Kidnapped Morality and Ethics Quotes

How we cite our quotes: Citations follow this format: (Chapter.Paragraph)

Quote #1

And presently [Hoseason] came marching back towards the house, with no mark of a sailor's clumsiness, but carrying his fine, tall figure with a manly bearing, and still with the same sober, grave expression on his face. I wondered if it was possible that Ransome's stories could be true, and half disbelieved them; they fitted so ill with the man's looks. But indeed, he was neither so good as I supposed him, nor quite so bad as Ransome did; for, in fact, he was two men, and left the better one behind as soon as he set foot on board his vessel. (6.25)
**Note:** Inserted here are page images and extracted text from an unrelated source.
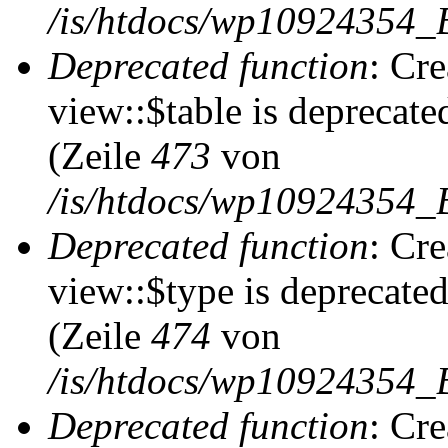
/is/htdocs/wp10924354_
Deprecated function
: Cr
view::$table is deprecate
(Zeile
473
von
/is/htdocs/wp10924354_B
Deprecated function
: Cr
view::$type is deprecate
(Zeile
474
von
/is/htdocs/wp10924354_B
Deprecated function
: Cr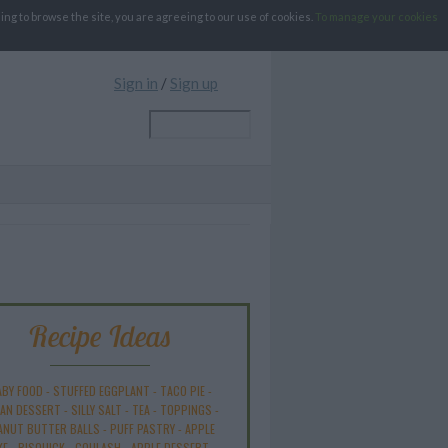
g to browse the site, you are agreeing to our use of cookies.
To manage your cookies
Sign in
/
Sign up
Recipe Ideas
ABY FOOD
-
STUFFED EGGPLANT
-
TACO PIE
-
AN DESSERT
-
SILLY SALT
-
TEA
-
TOPPINGS
-
ANUT BUTTER BALLS
-
PUFF PASTRY
-
APPLE
KE
-
BISQUICK
-
GOULASH
-
APPLE DESSERT
-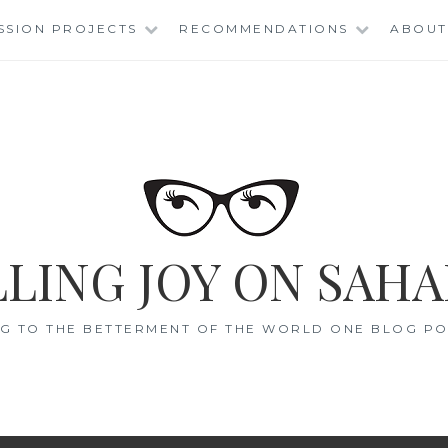
SSION PROJECTS
RECOMMENDATIONS
ABOUT
LING JOY ON SAHA
G TO THE BETTERMENT OF THE WORLD ONE BLOG POS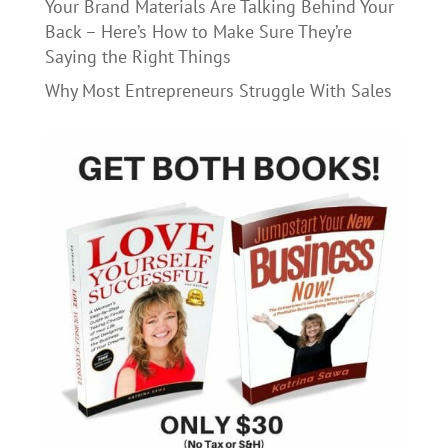
Your Brand Materials Are Talking Behind Your
Back – Here’s How to Make Sure They’re
Saying the Right Things
Why Most Entrepreneurs Struggle With Sales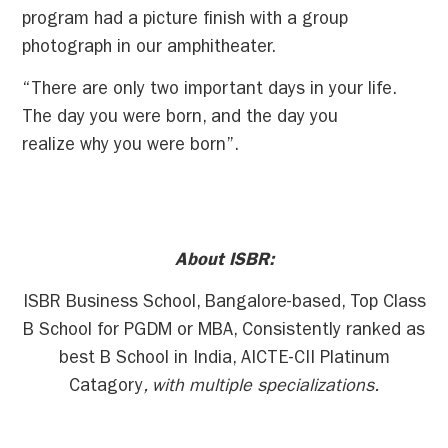
program had a picture finish with a group
photograph in our amphitheater.
“There are only two important days in your life.
The day you were born, and the day you
realize why you were born”.
About ISBR:
ISBR Business School, Bangalore-based, Top Class
B School for PGDM or MBA, Consistently ranked as
best B School in India, AICTE-CII Platinum
Catagory
, with multiple specializations.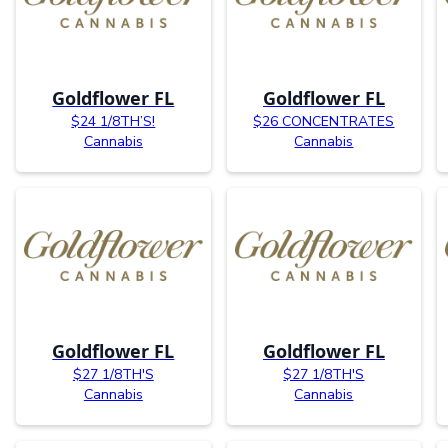
Goldflower FL
Goldflower FL
$24 1/8TH’S!
$26 CONCENTRATES
Cannabis
Cannabis
Goldflower FL
Goldflower FL
$27 1/8TH'S
$27 1/8TH'S
Cannabis
Cannabis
"In fact, he was two men": that sounds a lot like Dr. Jekyll and Mr. Hyde to us. It's as though, for Captain Hoseason, the potion that brings out his bad side is the ship he loves so much, the Covenant. Once he's on the sea, he seems to feel that he's free of moral obligations, while on land he must be "sober" and "grave."

Quote #2

I heard a gun fire, and supposed the storm had proved too strong for us, and we were firing signals of distress. The thought of deliverance, even by death in the deep sea, was welcome to me. Yet it was no such matter; but (as I was afterwards told) a common habit of the captain's, which I here set down to show that even the worst man may have his kindlier side. We were then passing, it appeared, within some miles of Dysart, where the brig was built, and where old Mrs. Hoseason, the captain's mother, had come some years before to live; and whether outward or inward bound, the Covenant was never suffered to go by that place by day, without a gun fired and colours shown. (7.3)

Davie does like to complicate his moral judgments. Even after Hoseason has kidnapped him and locked him in the ship's hold, he still has to admit that the guy really loves his mother. We have to wonder, why does Stevenson include these particular tidbits of redeeming information? Does his love for his mother in some way make up for his violence against Davie? Or does it just reinforce his hypocrisy? What do these details make you think of Hoseason's character?

Quote #3

No class of man is altogether bad, but each has its own faults and virtues; and these shipmates of mine were no exception to the rule. Rough they were, sure enough; and bad, I suppose; but they had many virtues. They were kind when it occurred to them, simple even beyond the simplicity of a country lad like me, and had some glimmerings of honesty. (7.29)

It's kind of odd that Davie has such a prejudice against sailors when Stevenson traveled so much and made such a profit off Treasure Island. When he calls these a "class" of men, does Davie mean that they're all working-class? Or is "sailor" a particular kind of group for him, with "its own faults and virtues"?